Vermeiden Sie bei Grippe und fiebrigen Erkältungen
Fleisch und Fischprodukte, da diese nur Ihren Krankheitsverlauf verlängern würden. Fisch und Fleisch
sind sehr energiereiche Lebensmittel. Eine leichte Gemüse- Kohlenhydrat-Kost wäre da das Beste.

Schwitzen Sie plötzlich auf Rotwein?
Dann lassen Sie Ihn einfach weg. Sie vertragen ihn nicht mehr, oder nicht mehr so viel davon wie früher!
Obwohl Rotwein die gesunden Phytoöstrogene, Isoflavone, enthält, vertragen ihn Personen im Wechsel
nicht mehr so gut.
Wechselerscheinungen wie aufsteigende Hitze – Wallungen- werden durch Rotwein ausgelöst.

Sie haben Bluthochdruck?
Meiden Sie bitte: Alkohol, Salz, rotes Fleisch, Knoblauch, Kaffee, scharf angebratene Speisen und Gebackenes
und den scharfen Geschmack.

Meiden Sie in den kühleren Jahreszeiten Zitrusfrüchte.
Die kalten, südlich sauren Früchtchen kühlen unser Immunsystem herab. Deswegen können sich Kälte und Wind
schneller im Körper ausbreiten. Resultat: Schnupfen, Husten Heiserkeit.
Trinken Sie im Herbst und Winter den berühmten Ingwertee! Er vertreibt Wind und Kälte!

Sie wollen langfristig abnehmen?
Versuchen Sie es einmal mit Trennkost.

Sie fühlen sich erschöpft?
Beginnen Sie warm zu kochen! Führen Sie sich die Wärme und Energie durch die gekochten Speisen zu!
Vermeiden Sie Grüntee.

Kinderernährung bis zum 3. Lebensjahr:
keine Sojaprodukte! Sie sind zu kalt.

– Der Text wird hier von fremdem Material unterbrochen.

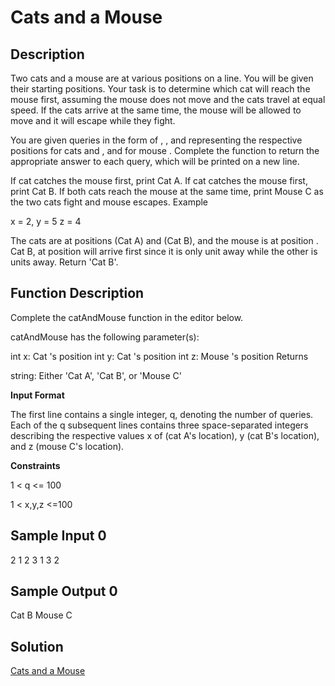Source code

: # Cats and a Mouse
## Description
Two cats and a mouse are at various positions on a line. You will be given their starting positions. Your task is to determine which cat will reach the mouse first, assuming the mouse does not move and the cats travel at equal speed. If the cats arrive at the same time, the mouse will be allowed to move and it will escape while they fight.

You are given  queries in the form of , , and  representing the respective positions for cats  and , and for mouse . Complete the function  to return the appropriate answer to each query, which will be printed on a new line.

If cat  catches the mouse first, print Cat A.
If cat  catches the mouse first, print Cat B.
If both cats reach the mouse at the same time, print Mouse C as the two cats fight and mouse escapes.
Example

x = 2,
y = 5
z = 4

The cats are at positions  (Cat A) and  (Cat B), and the mouse is at position . Cat B, at position  will arrive first since it is only  unit away while the other is  units away. Return 'Cat B'.

## Function Description

Complete the catAndMouse function in the editor below.

catAndMouse has the following parameter(s):

int x: Cat 's position
int y: Cat 's position
int z: Mouse 's position
Returns

string: Either 'Cat A', 'Cat B', or 'Mouse C'

**Input Format**

The first line contains a single integer, q, denoting the number of queries.
Each of the q subsequent lines contains three space-separated integers describing the respective values x of (cat A's location), y (cat B's location), and z (mouse C's location).

**Constraints**

1 < q <= 100

1 < x,y,z <=100

## Sample Input 0

2
1 2 3
1 3 2

## Sample Output 0

Cat B
Mouse C

## Solution

[Cats and a Mouse]()
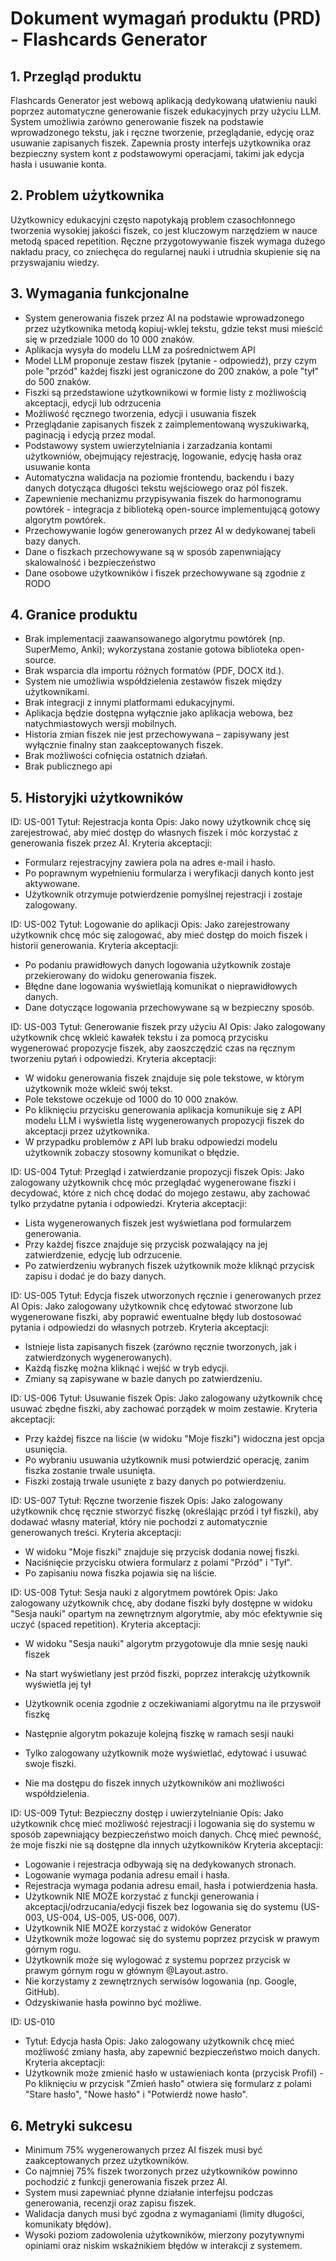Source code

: # Dokument wymagań produktu (PRD) - Flashcards Generator

## 1. Przegląd produktu

Flashcards Generator jest webową aplikacją dedykowaną ułatwieniu nauki poprzez automatyczne generowanie fiszek edukacyjnych przy użyciu LLM. System umożliwia zarówno generowanie fiszek na podstawie wprowadzonego tekstu, jak i ręczne tworzenie, przeglądanie, edycję oraz usuwanie zapisanych fiszek. Zapewnia prosty interfejs użytkownika oraz bezpieczny system kont z podstawowymi operacjami, takimi jak edycja hasła i usuwanie konta.

## 2. Problem użytkownika

Użytkownicy edukacyjni często napotykają problem czasochłonnego tworzenia wysokiej jakości fiszek, co jest kluczowym narzędziem w nauce metodą spaced repetition. Ręczne przygotowywanie fiszek wymaga dużego nakładu pracy, co zniechęca do regularnej nauki i utrudnia skupienie się na przyswajaniu wiedzy.

## 3. Wymagania funkcjonalne

- System generowania fiszek przez AI na podstawie wprowadzonego przez użytkownika metodą kopiuj-wklej tekstu, gdzie tekst musi mieścić się w przedziale 1000 do 10 000 znaków.
- Aplikacja wysyła do modelu LLM za pośrednictwem API
- Model LLM proponuje zestaw fiszek (pytanie - odpowiedź), przy czym pole "przód" każdej fiszki jest ograniczone do 200 znaków, a pole "tył" do 500 znaków.
- Fiszki są przedstawione użytkownikowi w formie listy z możliwością akceptacji, edycji lub odrzucenia
- Możliwość ręcznego tworzenia, edycji i usuwania fiszek
- Przeglądanie zapisanych fiszek z zaimplementowaną wyszukiwarką, paginacją i edycją przez modal.
- Podstawowy system uwierzytelniania i zarzadzania kontami użytkowniów, obejmujący rejestrację, logowanie, edycję hasła oraz usuwanie konta
- Automatyczna walidacja na poziomie frontendu, backendu i bazy danych dotycząca długości tekstu wejściowego oraz pól fiszek.
- Zapewnienie mechanizmu przypisywania fiszek do harmonogramu powtórek - integracja z biblioteką open-source implementującą gotowy algorytm powtórek.
- Przechowywanie logów generowanych przez AI w dedykowanej tabeli bazy danych.
- Dane o fiszkach przechowywane są w sposób zapenwniający skalowalność i bezpieczeństwo
- Dane osobowe użytkowników i fiszek przechowywane są zgodnie z RODO

## 4. Granice produktu

- Brak implementacji zaawansowanego algorytmu powtórek (np. SuperMemo, Anki); wykorzystana zostanie gotowa biblioteka open-source.
- Brak wsparcia dla importu różnych formatów (PDF, DOCX itd.).
- System nie umożliwia współdzielenia zestawów fiszek między użytkownikami.
- Brak integracji z innymi platformami edukacyjnymi.
- Aplikacja będzie dostępna wyłącznie jako aplikacja webowa, bez natychmiastowych wersji mobilnych.
- Historia zmian fiszek nie jest przechowywana – zapisywany jest wyłącznie finalny stan zaakceptowanych fiszek.
- Brak możliwości cofnięcia ostatnich działań.
- Brak publicznego api

## 5. Historyjki użytkowników

ID: US-001
Tytuł: Rejestracja konta
Opis: Jako nowy użytkownik chcę się zarejestrować, aby mieć dostęp do własnych fiszek i móc korzystać z generowania fiszek przez AI.
Kryteria akceptacji:

- Formularz rejestracyjny zawiera pola na adres e-mail i hasło.
- Po poprawnym wypełnieniu formularza i weryfikacji danych konto jest aktywowane.
- Użytkownik otrzymuje potwierdzenie pomyślnej rejestracji i zostaje zalogowany.

ID: US-002
Tytuł: Logowanie do aplikacji
Opis: Jako zarejestrowany użytkownik chcę móc się zalogować, aby mieć dostęp do moich fiszek i historii generowania.
Kryteria akceptacji:

- Po podaniu prawidłowych danych logowania użytkownik zostaje przekierowany do widoku generowania fiszek.
- Błędne dane logowania wyświetlają komunikat o nieprawidłowych danych.
- Dane dotyczące logowania przechowywane są w bezpieczny sposób.

ID: US-003
Tytuł: Generowanie fiszek przy użyciu AI
Opis: Jako zalogowany użytkownik chcę wkleić kawałek tekstu i za pomocą przycisku wygenerować propozycje fiszek, aby zaoszczędzić czas na ręcznym tworzeniu pytań i odpowiedzi.
Kryteria akceptacji:

- W widoku generowania fiszek znajduje się pole tekstowe, w którym użytkownik może wkleić swój tekst.
- Pole tekstowe oczekuje od 1000 do 10 000 znaków.
- Po kliknięciu przycisku generowania aplikacja komunikuje się z API modelu LLM i wyświetla listę wygenerowanych propozycji fiszek do akceptacji przez użytkownika.
- W przypadku problemów z API lub braku odpowiedzi modelu użytkownik zobaczy stosowny komunikat o błędzie.

ID: US-004
Tytuł: Przegląd i zatwierdzanie propozycji fiszek
Opis: Jako zalogowany użytkownik chcę móc przeglądać wygenerowane fiszki i decydować, które z nich chcę dodać do mojego zestawu, aby zachować tylko przydatne pytania i odpowiedzi.
Kryteria akceptacji:

- Lista wygenerowanych fiszek jest wyświetlana pod formularzem generowania.
- Przy każdej fiszce znajduje się przycisk pozwalający na jej zatwierdzenie, edycję lub odrzucenie.
- Po zatwierdzeniu wybranych fiszek użytkownik może kliknąć przycisk zapisu i dodać je do bazy danych.

ID: US-005
Tytuł: Edycja fiszek utworzonych ręcznie i generowanych przez AI
Opis: Jako zalogowany użytkownik chcę edytować stworzone lub wygenerowane fiszki, aby poprawić ewentualne błędy lub dostosować pytania i odpowiedzi do własnych potrzeb.
Kryteria akceptacji:

- Istnieje lista zapisanych fiszek (zarówno ręcznie tworzonych, jak i zatwierdzonych wygenerowanych).
- Każdą fiszkę można kliknąć i wejść w tryb edycji.
- Zmiany są zapisywane w bazie danych po zatwierdzeniu.

ID: US-006
Tytuł: Usuwanie fiszek
Opis: Jako zalogowany użytkownik chcę usuwać zbędne fiszki, aby zachować porządek w moim zestawie.
Kryteria akceptacji:

- Przy każdej fiszce na liście (w widoku "Moje fiszki") widoczna jest opcja usunięcia.
- Po wybraniu usuwania użytkownik musi potwierdzić operację, zanim fiszka zostanie trwale usunięta.
- Fiszki zostają trwale usunięte z bazy danych po potwierdzeniu.

ID: US-007
Tytuł: Ręczne tworzenie fiszek
Opis: Jako zalogowany użytkownik chcę ręcznie stworzyć fiszkę (określając przód i tył fiszki), aby dodawać własny materiał, który nie pochodzi z automatycznie generowanych treści.
Kryteria akceptacji:

- W widoku "Moje fiszki" znajduje się przycisk dodania nowej fiszki.
- Naciśnięcie przycisku otwiera formularz z polami "Przód" i "Tył".
- Po zapisaniu nowa fiszka pojawia się na liście.

ID: US-008
Tytuł: Sesja nauki z algorytmem powtórek
Opis: Jako zalogowany użytkownik chcę, aby dodane fiszki były dostępne w widoku "Sesja nauki" opartym na zewnętrznym algorytmie, aby móc efektywnie się uczyć (spaced repetition).
Kryteria akceptacji:

- W widoku "Sesja nauki" algorytm przygotowuje dla mnie sesję nauki fiszek
- Na start wyświetlany jest przód fiszki, poprzez interakcję użytkownik wyświetla jej tył
- Użytkownik ocenia zgodnie z oczekiwaniami algorytmu na ile przyswoił fiszkę
- Następnie algorytm pokazuje kolejną fiszkę w ramach sesji nauki

- Tylko zalogowany użytkownik może wyświetlać, edytować i usuwać swoje fiszki.
- Nie ma dostępu do fiszek innych użytkowników ani możliwości współdzielenia.

ID: US-009
Tytuł: Bezpieczny dostęp i uwierzytelnianie
Opis: Jako użytkownik chcę mieć możliwość rejestracji i logowania się do systemu w sposób zapewniający bezpieczeństwo moich danych. Chcę mieć pewność, że moje fiszki nie są dostępne dla innych użytkowników
Kryteria akceptacji:

- Logowanie i rejestracja odbywają się na dedykowanych stronach.
- Logowanie wymaga podania adresu email i hasła.
- Rejestracja wymaga podania adresu email, hasła i potwierdzenia hasła.
- Użytkownik NIE MOŻE korzystać z funckji generowania i akceptacji/odrzucania/edycji fiszek bez logowania się do systemu (US-003, US-004, US-005, US-006, 007).
- Użytkownik NIE MOŻE korzystać z widoków Generator
- Użytkownik może logować się do systemu poprzez przycisk w prawym górnym rogu.
- Użytkownik może się wylogować z systemu poprzez przycisk w prawym górnym rogu w głównym @Layout.astro.
- Nie korzystamy z zewnętrznych serwisów logowania (np. Google, GitHub).
- Odzyskiwanie hasła powinno być możliwe.

ID: US-010

- Tytuł: Edycja hasła
  Opis: Jako zalogowany użytkownik chcę mieć możliwość zmiany hasła, aby zapewnić bezpieczeństwo moich danych.
  Kryteria akceptacji:
- Użytkownik może zmienić hasło w ustawieniach konta (przycisk Profil) - Po kliknięciu w przycisk "Zmień hasło" otwiera się formularz z polami "Stare hasło", "Nowe hasło" i "Potwierdź nowe hasło".

## 6. Metryki sukcesu

- Minimum 75% wygenerowanych przez AI fiszek musi być zaakceptowanych przez użytkowników.
- Co najmniej 75% fiszek tworzonych przez użytkowników powinno pochodzić z funkcji generowania fiszek przez AI.
- System musi zapewniać płynne działanie interfejsu podczas generowania, recenzji oraz zapisu fiszek.
- Walidacja danych musi być zgodna z wymaganiami (limity długości, komunikaty błędów).
- Wysoki poziom zadowolenia użytkowników, mierzony pozytywnymi opiniami oraz niskim wskaźnikiem błędów w interakcji z systemem.
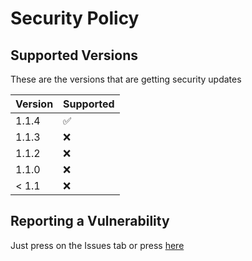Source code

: # Security Policy

## Supported Versions

These are the versions that are getting security updates

| Version | Supported          |
| ------- | ------------------ |
| 1.1.4   | :white_check_mark: |
| 1.1.3   | :x:                |
| 1.1.2   | :x:                |
| 1.1.0   | :x:                |
| < 1.1   | :x:                |
## Reporting a Vulnerability

Just press on the Issues tab or press [here](https://github.com/iCloExecutable/icloos-master/issues)
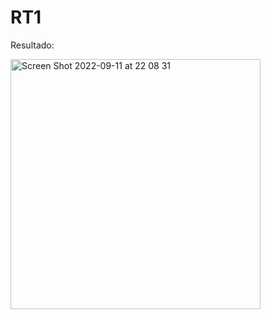 # RT1
Resultado:

<img width="400" alt="Screen Shot 2022-09-11 at 22 08 31" src="https://user-images.githubusercontent.com/64100118/189572279-9e114d72-c1df-4667-8008-340c41a2e65e.png">
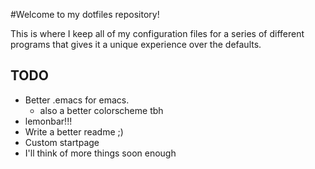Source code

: #Welcome to my dotfiles repository!

This is where I keep all of my configuration files for a series of different programs that gives it a unique experience over the defaults.
    
## TODO
- Better .emacs for emacs.
    - also a better colorscheme tbh
- lemonbar!!!
- Write a better readme ;)
- Custom startpage
- I'll think of more things soon enough 
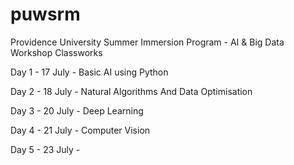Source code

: # puwsrm
Providence University Summer Immersion Program - AI &amp; Big Data Workshop Classworks

  Day 1 - 17 July - Basic AI using Python
  
  Day 2 - 18 July - Natural Algorithms And Data Optimisation
  
  Day 3 - 20 July - Deep Learning 

  Day 4 - 21 July - Computer Vision 

  Day 5 - 23 July - 
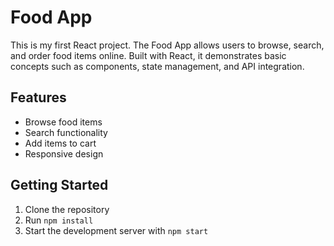 # Food App

This is my first React project. The Food App allows users to browse, search, and order food items online. Built with React, it demonstrates basic concepts such as components, state management, and API integration.

## Features

- Browse food items
- Search functionality
- Add items to cart
- Responsive design

## Getting Started

1. Clone the repository
2. Run `npm install`
3. Start the development server with `npm start`
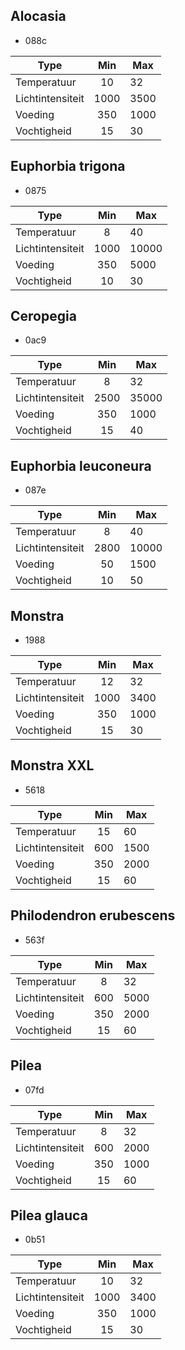Alocasia
--------
- 088c

 Type              | Min      | Max
|------------------|:--------:|-----------
| Temperatuur      | 10       | 32
| Lichtintensiteit | 1000     | 3500
| Voeding          | 350      | 1000
| Vochtigheid      | 15       | 30


Euphorbia trigona
--------
- 0875

 Type              | Min      | Max
|------------------|:--------:|-----------
| Temperatuur      | 8        | 40
| Lichtintensiteit | 1000     | 10000
| Voeding          | 350      | 5000
| Vochtigheid      | 10       | 30


Ceropegia
--------
- 0ac9

 Type              | Min      | Max
|------------------|:--------:|-----------
| Temperatuur      | 8        | 32
| Lichtintensiteit | 2500     | 35000
| Voeding          | 350      | 1000
| Vochtigheid      | 15       | 40


Euphorbia leuconeura
--------
- 087e

 Type              | Min      | Max
|------------------|:--------:|-----------
| Temperatuur      | 8        | 40
| Lichtintensiteit | 2800     | 10000
| Voeding          | 50       | 1500
| Vochtigheid      | 10       | 50


Monstra
--------
- 1988

 Type              | Min      | Max
|------------------|:--------:|-----------
| Temperatuur      | 12       | 32
| Lichtintensiteit | 1000     | 3400
| Voeding          | 350      | 1000
| Vochtigheid      | 15       | 30


Monstra XXL
--------
- 5618

 Type              | Min      | Max
|------------------|:--------:|-----------
| Temperatuur      | 15       | 60
| Lichtintensiteit | 600      | 1500
| Voeding          | 350      | 2000
| Vochtigheid      | 15       | 60


Philodendron erubescens
--------
- 563f

 Type              | Min      | Max
|------------------|:--------:|-----------
| Temperatuur      | 8        | 32
| Lichtintensiteit | 600      | 5000
| Voeding          | 350      | 2000
| Vochtigheid      | 15       | 60


Pilea
--------
- 07fd

 Type              | Min      | Max
|------------------|:--------:|-----------
| Temperatuur      | 8        | 32
| Lichtintensiteit | 600      | 2000
| Voeding          | 350      | 1000
| Vochtigheid      | 15       | 60

Pilea glauca
--------
- 0b51

 Type              | Min      | Max
|------------------|:--------:|-----------
| Temperatuur      | 10       | 32
| Lichtintensiteit | 1000     | 3400
| Voeding          | 350      | 1000
| Vochtigheid      | 15       | 30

Kinder haben in den ersten 3 Jahren einen ganz schwachen Verdauungstrakt.
Daher können Sie Sojaprodukte schwer verdauen und es schwächt die ganze Resorbtion.

Bei Neurodermitis
vermeiden Sie bitte Meeresfrüchte, Pfeffer, rote Fleischsorten und Lauch, Zwiebel und Knoblauch.
Da der Körper über die Haut entgiftet, werden Lebensmittel die Hitze zuführen, abgesetzt.